But it doesn’t matter. Every street vendor and taxi driver in Amman knows the circumstances of Tariq’s death, and to say that anybody here is buying any part of that crap for a heartbeat would be to commit a severe overstatement of fact. “Of course they meant to kill him – for Christ’s sake, he was standing on the roof! Two bombs came in and blew it apart,” said Serene Halasa, a former al-Jazeera correspondent whose first job in journalism was working under Tariq. “The lies they tell – they’re insulting. Without honor.”

Halasa was one of a crowd of Tariq’s friends and colleagues who had crowded at the al-Jazeera offices in Amman on Tuesday to stand in front of a ceiling-high bank of television screens and watch a re-run of the last report Tariq had filed from Baghdad. It was a piece about how ordinary Iraqis were trying to maintain a scrap of normality in their lives while street battles raged a few kilometers away. He showed people shopping, cooking, doing normal things.

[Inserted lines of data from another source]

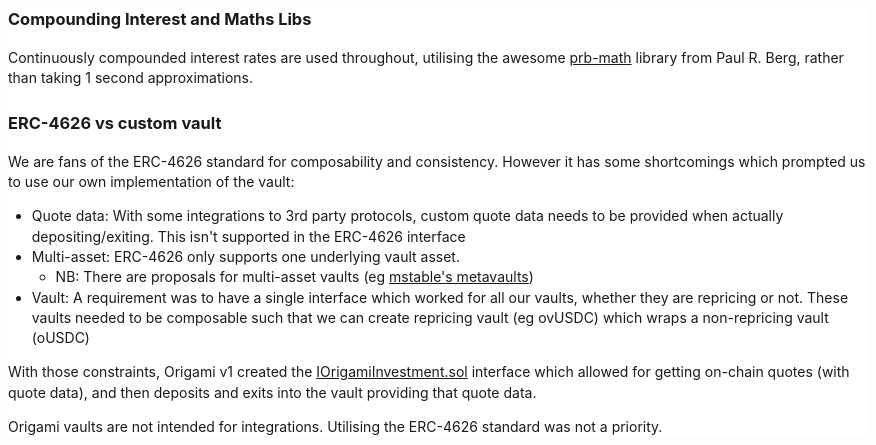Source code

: ### Compounding Interest and Maths Libs

Continuously compounded interest rates are used throughout, utilising the awesome [prb-math](https://github.com/PaulRBerg/prb-math) library from Paul R. Berg, rather than taking 1 second approximations.

### ERC-4626 vs custom vault

We are fans of the ERC-4626 standard for composability and consistency. However it has some shortcomings which prompted us to use our own implementation of the vault:

- Quote data: With some integrations to 3rd party protocols, custom quote data needs to be provided when actually depositing/exiting. This isn't supported in the ERC-4626 interface
- Multi-asset: ERC-4626 only supports one underlying vault asset.
  - NB: There are proposals for multi-asset vaults (eg [mstable's metavaults](https://github.com/mstable/metavaults))
- Vault: A requirement was to have a single interface which worked for all our vaults, whether they are repricing or not. These vaults needed to be composable such that we can create repricing vault (eg ovUSDC) which wraps a non-repricing vault (oUSDC)

With those constraints, Origami v1 created the [IOrigamiInvestment.sol](../../apps/protocol/contracts/interfaces/investments/IOrigamiInvestment.sol) interface which allowed for getting on-chain quotes (with quote data), and then deposits and exits into the vault providing that quote data.

Origami vaults are not intended for integrations. Utilising the ERC-4626 standard was not a priority.

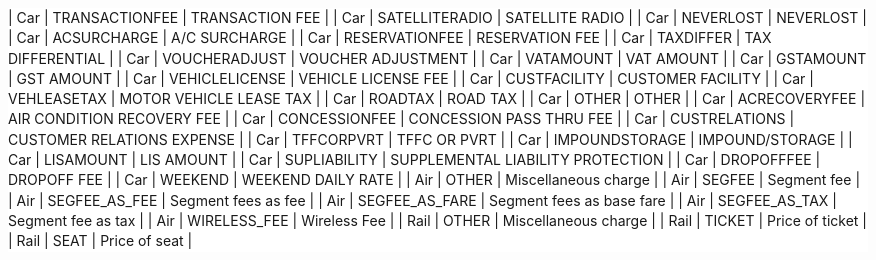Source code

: |  Car |  TRANSACTIONFEE |  TRANSACTION FEE |
|  Car |  SATELLITERADIO |  SATELLITE RADIO |
|  Car |  NEVERLOST |  NEVERLOST |
|  Car |  ACSURCHARGE |  A/C SURCHARGE |
|  Car |  RESERVATIONFEE |  RESERVATION FEE |
|  Car |  TAXDIFFER |  TAX DIFFERENTIAL |
|  Car |  VOUCHERADJUST |  VOUCHER ADJUSTMENT |
|  Car |  VATAMOUNT |  VAT AMOUNT |
|  Car |  GSTAMOUNT |  GST AMOUNT |
|  Car |  VEHICLELICENSE |  VEHICLE LICENSE FEE |
|  Car |  CUSTFACILITY |  CUSTOMER FACILITY |
|  Car |  VEHLEASETAX |  MOTOR VEHICLE LEASE TAX |
|  Car |  ROADTAX |  ROAD TAX |
|  Car |  OTHER |  OTHER |
|  Car |  ACRECOVERYFEE |  AIR CONDITION RECOVERY FEE |
|  Car |  CONCESSIONFEE |  CONCESSION PASS THRU FEE |
|  Car |  CUSTRELATIONS |  CUSTOMER RELATIONS EXPENSE |
|  Car |  TFFCORPVRT |  TFFC OR PVRT |
|  Car |  IMPOUNDSTORAGE |  IMPOUND/STORAGE |
|  Car |  LISAMOUNT |  LIS AMOUNT |
|  Car |  SUPLIABILITY |  SUPPLEMENTAL LIABILITY PROTECTION |
|  Car |  DROPOFFFEE |  DROPOFF FEE |
|  Car |  WEEKEND |  WEEKEND DAILY RATE |
|  Air |  OTHER |  Miscellaneous charge |
|  Air |  SEGFEE |  Segment fee |
|  Air |  SEGFEE_AS_FEE |  Segment fees as fee |
|  Air |  SEGFEE_AS_FARE |  Segment fees as base fare |
|  Air |  SEGFEE_AS_TAX |  Segment fee as tax |
|  Air |  WIRELESS_FEE |  Wireless Fee |
|  Rail |  OTHER |  Miscellaneous charge |
|  Rail |  TICKET |  Price of ticket |
|  Rail |  SEAT |  Price of seat |
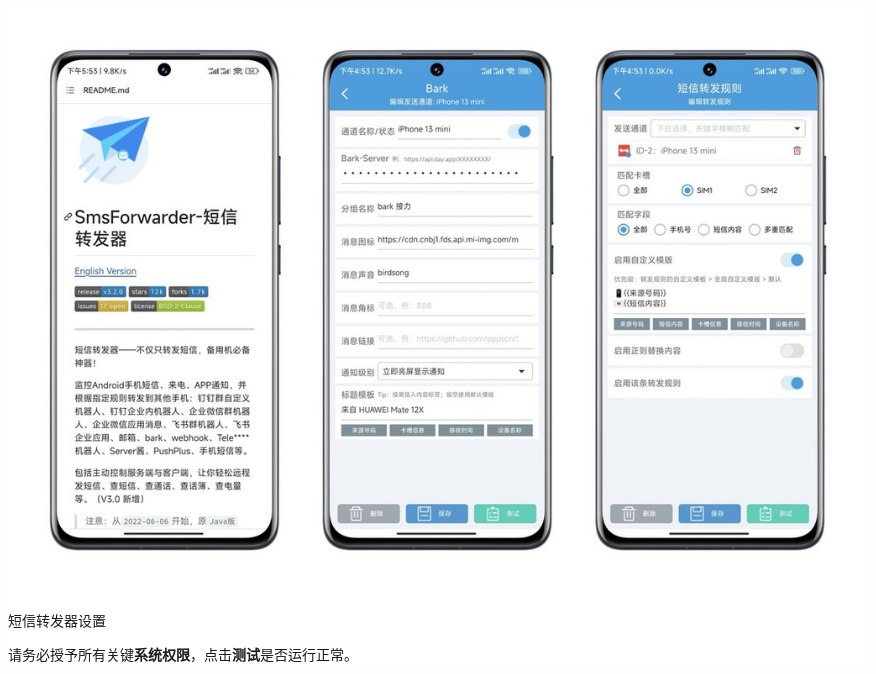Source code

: ![](assets/1701826667-aca12deedf1a431bb08caa386258b4e0.jpg)

短信转发器设置

请务必授予所有关键**系统权限**，点击**测试**是否运行正常。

“Probably this is just the calm before the storm,” he said in the wrap-up. There was no blood in the piece – that came later, with the footage of Tariq’s body being carried out to a car in a blood-stained blanket later that day.

After Tariq’s last piece, the bank of screens in the al-Jazeera office cut to live coverage of US President George W Bush and British Prime Minister Tony Blair making important promises to the people of Iraq. It was somewhat unfortunate timing: their eyes red and glistening, people in the room began spitting on the screen. “Liars,” they said. “Killers.” And so on.

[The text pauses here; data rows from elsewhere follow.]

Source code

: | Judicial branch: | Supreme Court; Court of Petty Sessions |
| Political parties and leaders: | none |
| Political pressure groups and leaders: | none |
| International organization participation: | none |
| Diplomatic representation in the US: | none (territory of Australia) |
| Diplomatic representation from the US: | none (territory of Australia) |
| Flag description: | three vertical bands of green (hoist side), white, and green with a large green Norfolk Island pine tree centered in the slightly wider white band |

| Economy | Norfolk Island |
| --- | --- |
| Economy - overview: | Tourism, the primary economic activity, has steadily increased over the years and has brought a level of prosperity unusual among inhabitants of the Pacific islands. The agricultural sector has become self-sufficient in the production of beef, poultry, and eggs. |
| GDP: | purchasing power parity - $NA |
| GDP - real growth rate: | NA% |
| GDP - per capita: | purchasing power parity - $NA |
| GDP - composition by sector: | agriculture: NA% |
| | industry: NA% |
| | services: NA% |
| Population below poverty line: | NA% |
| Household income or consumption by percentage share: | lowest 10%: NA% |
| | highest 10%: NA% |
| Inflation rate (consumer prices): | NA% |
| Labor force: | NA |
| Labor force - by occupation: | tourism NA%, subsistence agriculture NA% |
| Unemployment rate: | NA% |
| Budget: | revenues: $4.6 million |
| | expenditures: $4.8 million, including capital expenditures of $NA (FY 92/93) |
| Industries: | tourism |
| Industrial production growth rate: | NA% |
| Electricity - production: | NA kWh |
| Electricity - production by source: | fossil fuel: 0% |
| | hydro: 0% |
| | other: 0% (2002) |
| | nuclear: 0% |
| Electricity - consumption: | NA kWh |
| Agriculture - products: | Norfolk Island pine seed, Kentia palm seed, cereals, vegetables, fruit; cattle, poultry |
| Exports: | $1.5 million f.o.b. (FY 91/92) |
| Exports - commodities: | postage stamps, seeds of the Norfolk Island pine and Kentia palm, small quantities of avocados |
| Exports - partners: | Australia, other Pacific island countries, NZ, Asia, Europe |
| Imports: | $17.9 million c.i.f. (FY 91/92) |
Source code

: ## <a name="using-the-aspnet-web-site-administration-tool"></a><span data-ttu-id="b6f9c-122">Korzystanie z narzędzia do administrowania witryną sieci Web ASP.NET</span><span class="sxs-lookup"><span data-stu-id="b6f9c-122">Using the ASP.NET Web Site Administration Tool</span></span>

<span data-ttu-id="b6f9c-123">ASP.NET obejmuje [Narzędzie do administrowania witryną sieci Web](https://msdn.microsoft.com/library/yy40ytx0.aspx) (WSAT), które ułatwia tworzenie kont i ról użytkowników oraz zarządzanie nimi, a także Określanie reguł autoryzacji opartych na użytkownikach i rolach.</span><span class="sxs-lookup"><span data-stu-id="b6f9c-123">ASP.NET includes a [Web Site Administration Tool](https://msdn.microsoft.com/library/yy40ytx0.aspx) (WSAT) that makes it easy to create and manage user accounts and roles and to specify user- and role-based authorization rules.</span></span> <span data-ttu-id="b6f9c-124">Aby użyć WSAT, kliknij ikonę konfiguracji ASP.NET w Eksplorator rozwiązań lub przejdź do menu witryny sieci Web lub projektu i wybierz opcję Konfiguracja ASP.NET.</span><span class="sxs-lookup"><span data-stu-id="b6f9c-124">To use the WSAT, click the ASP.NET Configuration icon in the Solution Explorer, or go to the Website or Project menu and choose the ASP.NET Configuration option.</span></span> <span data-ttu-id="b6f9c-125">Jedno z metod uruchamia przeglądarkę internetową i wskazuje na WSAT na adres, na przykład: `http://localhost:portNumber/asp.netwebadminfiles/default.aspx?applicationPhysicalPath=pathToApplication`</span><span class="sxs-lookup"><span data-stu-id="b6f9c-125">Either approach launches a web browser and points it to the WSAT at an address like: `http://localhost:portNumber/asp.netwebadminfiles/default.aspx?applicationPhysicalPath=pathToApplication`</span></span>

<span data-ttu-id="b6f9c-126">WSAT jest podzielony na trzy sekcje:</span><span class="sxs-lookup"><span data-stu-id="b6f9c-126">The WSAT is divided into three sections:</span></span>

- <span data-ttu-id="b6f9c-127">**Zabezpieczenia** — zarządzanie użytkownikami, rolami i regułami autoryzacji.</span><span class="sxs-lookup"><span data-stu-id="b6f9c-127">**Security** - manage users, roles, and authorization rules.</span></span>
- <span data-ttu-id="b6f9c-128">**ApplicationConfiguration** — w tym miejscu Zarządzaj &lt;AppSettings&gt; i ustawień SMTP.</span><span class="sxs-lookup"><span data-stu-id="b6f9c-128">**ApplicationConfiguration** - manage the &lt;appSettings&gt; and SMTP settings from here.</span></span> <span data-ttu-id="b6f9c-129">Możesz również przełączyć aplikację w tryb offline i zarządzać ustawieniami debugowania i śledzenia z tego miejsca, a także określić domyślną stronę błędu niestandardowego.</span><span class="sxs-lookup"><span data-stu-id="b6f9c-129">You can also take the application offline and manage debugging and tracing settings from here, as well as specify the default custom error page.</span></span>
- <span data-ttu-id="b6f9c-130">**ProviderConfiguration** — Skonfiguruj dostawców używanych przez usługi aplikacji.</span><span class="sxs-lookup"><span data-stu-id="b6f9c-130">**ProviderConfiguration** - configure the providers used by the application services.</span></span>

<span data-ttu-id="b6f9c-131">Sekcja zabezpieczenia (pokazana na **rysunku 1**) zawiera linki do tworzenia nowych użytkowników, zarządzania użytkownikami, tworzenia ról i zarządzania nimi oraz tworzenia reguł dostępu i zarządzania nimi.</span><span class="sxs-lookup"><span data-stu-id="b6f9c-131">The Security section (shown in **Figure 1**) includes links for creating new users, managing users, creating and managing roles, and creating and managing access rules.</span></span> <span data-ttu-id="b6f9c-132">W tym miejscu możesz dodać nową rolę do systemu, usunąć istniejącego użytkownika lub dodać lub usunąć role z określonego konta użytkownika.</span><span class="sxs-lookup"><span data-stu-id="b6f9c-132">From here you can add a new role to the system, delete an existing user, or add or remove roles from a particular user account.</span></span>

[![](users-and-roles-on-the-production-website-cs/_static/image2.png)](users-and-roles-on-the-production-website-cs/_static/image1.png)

Tariq Ayyoub was born in 1968 in Kuwait to a Palestinian family that originally hailed from Nablus. His family moved to Jordan in 1990 as refugees of the first Gulf War. He earned a scholarship to study economics (a bachelor’s degree) and English literature (master’s) at university in Kolkata, India, after which he returned to Jordan to pursue a career in journalism. Before joining al-Jazeera, he worked as a producer for APTN and wrote for the English-language daily The Jordan Times. He is survived by his wife, Dima, and a one-year-old daughter, Fatmeh.

In a covered parking lot across from the Ayyoub family home in Amman on Tuesday, a group of old men sat in rows on small white plastic chairs waiting for Tariq’s father to arrive. He finally did, looking old and gray and tired in his red-and-black kaffiyeh (scarf), a whitened stubble sprinkling his weathered cheeks.

As the men in the room rose one by one to kiss him on both cheeks in the traditional Arab greeting, many whispered in his ear the words shahid, shahid. Meaning, Your son Tariq is a martyr.

One of the men, noticing my obvious outsider status, asked me where I came from: “Ah, the land of the free,” he said. “Tariq was a fighter for freedom, also. Freedom of speech? You know this, I think? Tariq also fought for this.”